As a child, the word “picnic” would stir up feelings of excitement. I knew I could look forward to sweaty cheese and tomato sandwiches on white crusty bread that were crammed into Tupperware containers, plastic bottles filled with diluted Treetop cordial, packets of crisps and, accompanying us would be the round metal tin that once housed chocolates and now contained broken biscuits. The day would be spent running around on the grass, playing catch, tag, five stones or hide and seek.
Over the years picnics grew up and evolved into something else entirely. There were the “Company” softball picnics, where white collar workers would dress down in well ironed check shorts, Ralph Lauren T shirts and the latest trainers. Girls normally in shorts, cute t-shirts emblazoned with daring phrases like ‘If you think I’m a bitch just wait till you meet my mother”. The boys would drink Lager from cans and we girls would bring out the bottles of wine, normally Soave or Frascatti, as they were the ones that came with screw tops. BBQs were lit and wisps of smoke would drift all over Hyde Park or Clapham Common (until it was banned of course).
These days, our Sunday picnics resemble neither of the above.
Around 11am I will arrive in the village where the folks will be waiting. On the doorstep will be my mother in law, sister in law, aunts, children, an iron bbq, a duel teapot, rolled up rugs, woven plastic bags filled to the brim with cutlery, tea glasses, salad vegetables, serviettes and the kitchen sink…….ok, not really the kitchen sink but you get my meaning.
We will cram it and them into the car and drive the short distance to Orman Kampi, a camping site in a forest on the edge of the Aegean.
The women unload and start setting everything up. At this point, I become chief child minder, preferring to run around with the kids than all that grown up sensible stuff of making salad, cooking chicken or boiling kettles for cay.
This particular Sunday, male members of the family are few. The ones that do turn up, eat and run. This leaves us ladies all afternoon to ourselves to sit, chew the fat and drink cay.

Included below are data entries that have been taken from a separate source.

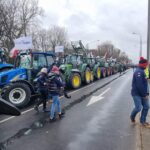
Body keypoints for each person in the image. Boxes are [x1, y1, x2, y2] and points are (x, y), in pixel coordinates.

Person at [130, 57, 150, 126]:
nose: (147, 65)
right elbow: (139, 85)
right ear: (144, 64)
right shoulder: (138, 71)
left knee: (147, 106)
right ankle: (132, 116)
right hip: (136, 93)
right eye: (147, 64)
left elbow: (147, 81)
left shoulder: (145, 70)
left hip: (144, 93)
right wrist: (144, 95)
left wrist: (147, 92)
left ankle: (143, 121)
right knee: (138, 108)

The kids are at the little park a few feet away, the women sit around chatting and I am laid out under a pine tree, watching the branches sway in the breeze. Next to me Samseir, Crazy uncle’s wife, is having 40 winks.
Hava, here on her holidays from Urfa, picks a long stalk of grass and playfully pokes it into Samseirs ear. Ayfare, takes a break from clicking my toes (Turkish obsession!) and joins in, tickling Samseir’s feet. Did I mention, Samseir is a bit crazy? Well she is! She flinches, then jumps up like a wild woman and starts shouting and laughing. Shegrabs grab Ayfare, who weighs around 6 stone soaking wet, but, before she can really get a grip on her, Hava jumps her from behind and they start to wrestle to the ground. They grapple like two greased Turkish wrestlers, headscarf’s flying, hair poking through and sticking to sweaty faces. I am laughing so hard I can hardly breathe.
Finally Hava pins Samsier down and claims victory. I think that’s the end of that but I’m wrong. Slightly miffed by this is Sasmsiers daughter Sidiki and she is definitely not 6 stone soaking wet but more the size of Trunchbull from Matilda.
She demands an arm wrestle. This kind of behaviour from these village women is highly unusual and I wonder, did someone slip something into the cay? Of course, we are dealing with crazy uncle’s wife and daughter so I guess it’s understandable.
Sidiki beats everyone but more surprising is Ramsier, Murat’s sister who I call the Tasmanian Devil of Cleaning as she never stops. She is, far less than 6 stone soaking wet however and much like a walking skeleton but, somehow, she beats everyone apart from Sidiki.
I refrain from taking part, preferring to get my kicks by holding my sides laughing at them.
In Turkey, it can sometimes feel like someone has turned back the clock. I like that. Picnics these days have gone back to grass roots; down to earth fun and frolics that make me feel like a kid again.